У подножия известковых скал, за которыми находился карьер известняка, в старом запущенном саду стоял новый дворец князей Тикондерога. Генезип вдруг вспомнил, что забыл ключ от калитки, который дала ему княгиня. С трудом он взобрался на высокую ограду с рассыпанным по верху битым стеклом. Спрыгивая, он сильно поранил кисть руки. Кровь хлынула теплым ручейком: «Это моя первая жертва ради нее», — подумал он почти с любовью. Бесстыдство на мгновение слилось с симпатией, получилось нечто вроде настоящей любви. Он перевязал руку платком, но не смог остановить кровотечения.
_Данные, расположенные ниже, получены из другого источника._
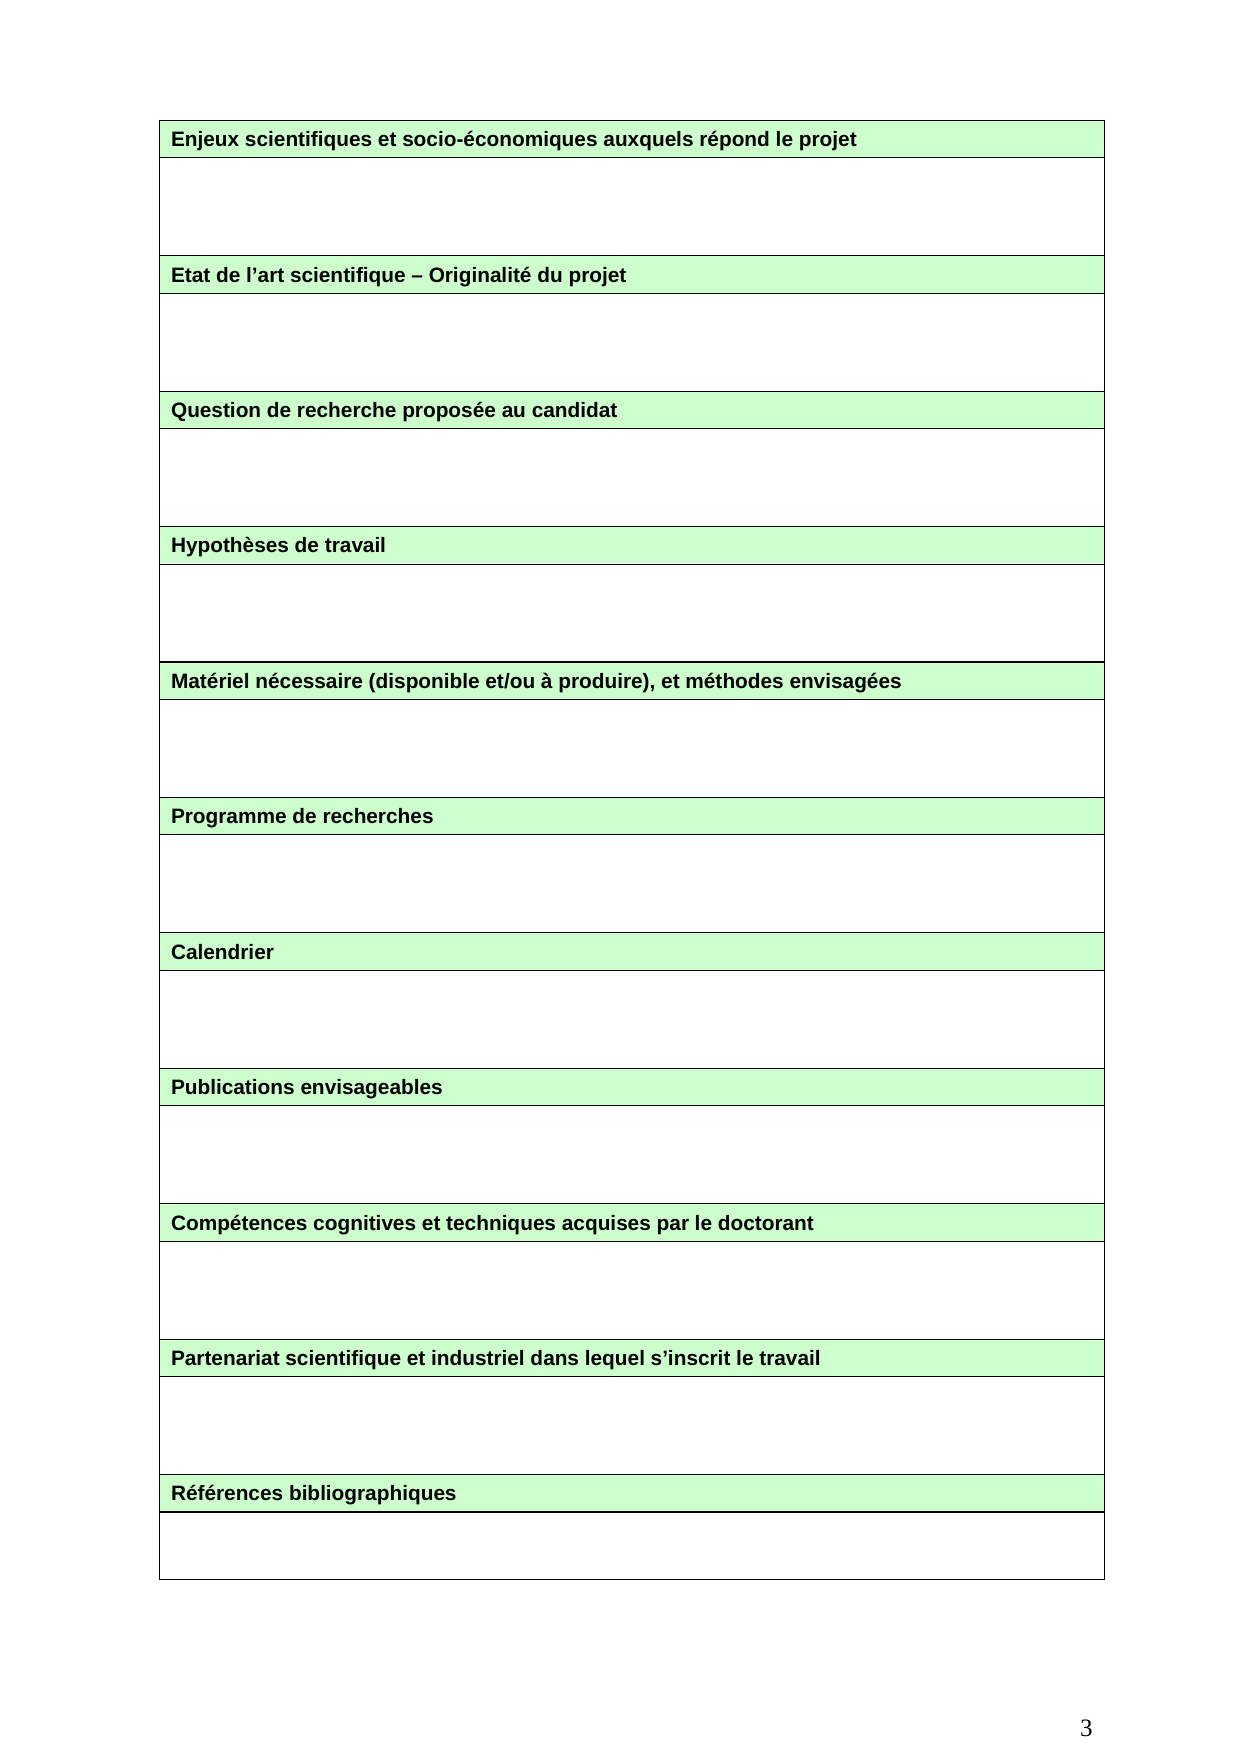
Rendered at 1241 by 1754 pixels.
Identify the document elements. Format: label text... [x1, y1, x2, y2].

table_header Enjeux scientifiques et socio-économiques auxquels répond le projet [160, 121, 1104, 157]
table_cell Références bibliographiques [160, 1475, 1104, 1511]
table_cell Compétences cognitives et techniques acquises par le doctorant [160, 1204, 1104, 1241]
table_cell Programme de recherches [160, 798, 1104, 834]
table_cell Question de recherche proposée au candidat [160, 392, 1104, 428]
table_cell Hypothèses de travail [160, 527, 1104, 563]
table_cell Partenariat scientifique et industriel dans lequel s’inscrit le travail [160, 1340, 1104, 1376]
table_cell Matériel nécessaire (disponible et/ou à produire), et méthodes envisagées [160, 663, 1104, 699]
table_cell Publications envisageables [160, 1069, 1104, 1105]
table_cell [160, 1242, 1104, 1338]
table_cell [160, 1513, 1104, 1579]
table_cell Etat de l’art scientifique – Originalité du projet [160, 256, 1104, 293]
table_cell [160, 971, 1104, 1068]
table_cell [160, 835, 1104, 932]
table_cell [160, 1377, 1104, 1474]
table_cell [160, 429, 1104, 526]
table_cell [160, 565, 1104, 661]
table_cell [160, 294, 1104, 391]
table_cell [160, 700, 1104, 797]
table_cell [160, 1106, 1104, 1203]
table_cell [160, 158, 1104, 255]
table_cell Calendrier [160, 933, 1104, 970]
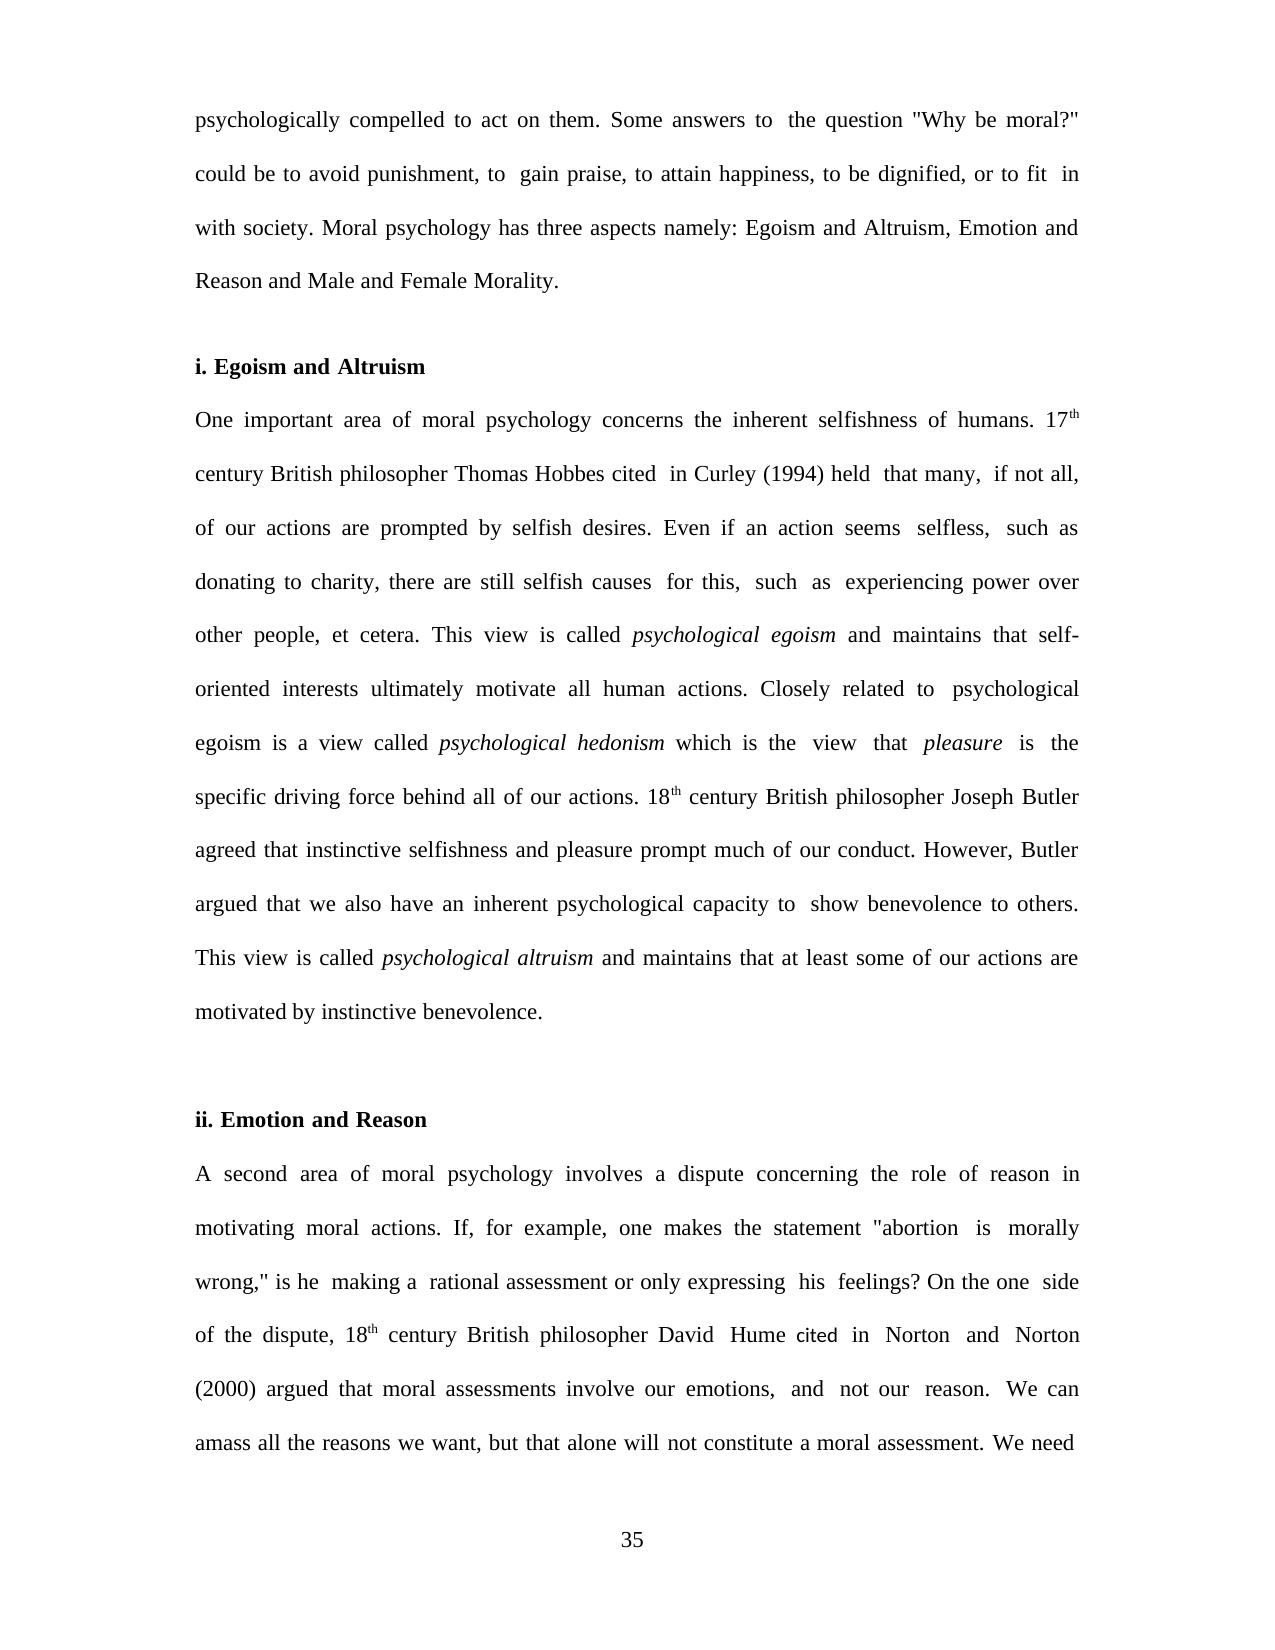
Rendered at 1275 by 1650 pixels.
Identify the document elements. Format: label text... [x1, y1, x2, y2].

Оставляя кровавый след, он шел напрямик через парк мимо гудящих на ветру огромных, еще безлистных лип и ясеней. Ренессансный фасад (что может быть отвратнее ренессанса? — для Генезипа архитектура начиналась с брахманских капищ) открылся в конце убегающей вдаль аллеи из подстриженных, как в Версале, елей. Ни следа собак. Два окна в правом крыле первого этажа излучали приглушенный кровавый свет. Это была спальня — комната, уже два века предуготованная (и баба, несколько десятков лет предопределенная), где (и на которой) должна была произойти утрата невинности, «раздавдевствление» барона Капена де Вахаза — «последнего из династии», как пишет Клавдий Фаррер. Генезип подумал о своей графской родословной со стороны матери, и это доставило ему удовольствие: «Это уже кое-что», и устыдился этой мысли, которая, однако, не покидала его. Отец (живой или мертвый) по-прежнему для него не существовал. Если он умрет — закралась подлая мыслишка, — то, может быть, пробудится подавляемое чувство и появится страдание. Генезип боялся этого, но, с другой стороны, равнодушие было неприятным — угрызения совести по его поводу могли перерасти в мучительную боль.